Thanks for writing up the document.
As a general comment:
I think it should be added that there is a huge difference in building
enterprise routers and home routers in terms of budgets for development
/ support and margins.
This should somehow reflect in the complexity of the specifications and
reference software we choose or produce in this WG.
A few more specific ones.
wrt. Link State Algorithm
"This information can be used by other applications outside the routing
protocol itself. Additionally the flooding algorithm has been found as
an efficient method for other applications to distribute node-specific
application data, although some care must be taken with this use so as
not to disrupt the fundamental routing function."
Is this relevant for the homenet case, since this additional information
(Prefix Assignment, Naming, Security, etc.) is exchanged using HNCP already?
wrt. Algorithm Comparison
"Loop-Avoiding Distance Vector [...] scales badly in extremely dense
deployments, where a single node has thousands of direct neighbours"

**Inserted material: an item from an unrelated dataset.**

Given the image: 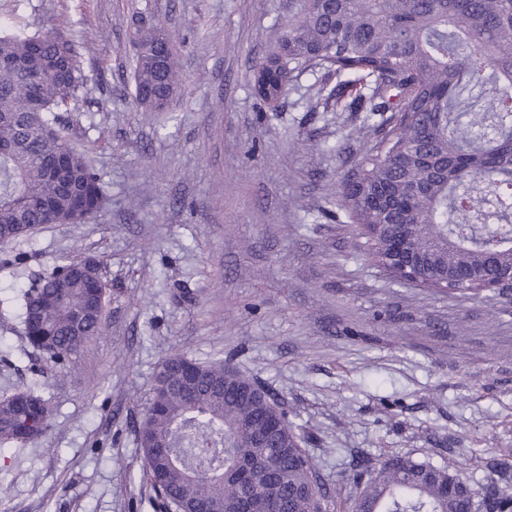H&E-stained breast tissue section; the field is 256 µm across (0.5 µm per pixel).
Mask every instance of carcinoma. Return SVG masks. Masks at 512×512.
<instances>
[{"label": "carcinoma", "instance_id": "cac0c4a2", "mask_svg": "<svg viewBox=\"0 0 512 512\" xmlns=\"http://www.w3.org/2000/svg\"><path fill=\"white\" fill-rule=\"evenodd\" d=\"M300 10L256 64L264 100L294 74L326 86L338 112L380 116L364 160L341 182L348 218L375 262L395 237L413 240L428 288L482 290L512 268V0H298ZM135 99L165 111L181 87L172 34L131 36ZM38 59L40 70L27 62ZM84 61L60 32L0 27V242L43 224H80L107 202L99 174L68 143L59 113L75 110ZM106 284L78 257L21 290L32 348L65 365L104 334ZM250 385L247 403L240 390ZM53 405L27 386L0 395V448L46 437ZM143 468L171 512H244L255 490L269 512H327L304 438L261 386L233 366L165 359L137 429ZM259 460L247 474L242 460ZM356 512H512V475L498 472L482 504L461 475L391 455L362 465Z\"/></svg>", "mask_w": 512, "mask_h": 512}]
</instances>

Are thousands of direct neighbors relevant for the homenet usecase?
In general if we are talking about 100-200 routers here we've built OLSR
and BATMAN mesh networks in that range with WRT54GLs and similar devices
back then.
wrt. Link Metrics
Do the protocols assign any metrics by default (e.g. based on link speed
/ delay / reliability)? For Babel it is mentioned that it does so for
WiFi however is there a generic case? Does IS-IS do something similar?
I mean in the end what good does a 16-bit or 24-bit metric space do us
in a more or less unmanged environment if all hops "cost" the same by
default unless otherwise configured?
wrt. Security Features
"We should just state whether each protocol supports auth or encryption,
and whether it supports symmetric or something more exciting."
I agree. To my knowledge it seemed that none of the protocols supported
encryption or asymmetric authentication. While we can manage PSKs in
HNCP to solve the authentication issue we might want to mention the
potential insight that someone might gain from sniffing the unencrypted
traffic of either routing protocol.
wrt. IS-IS
"all major router vendors implement IS-IS" "As all major routing vendors
have (proprietary) IS-IS implementations"
Is this really true for home router vendors? I don't doubt it is for
enterprise routers but really the only routing protocol I've seen in
home router firmwares so far is RIP and even that only in very few
cases. Somewhat related: is source-specific routing in general deployed
anywhere in the enterprise (or similar) space already?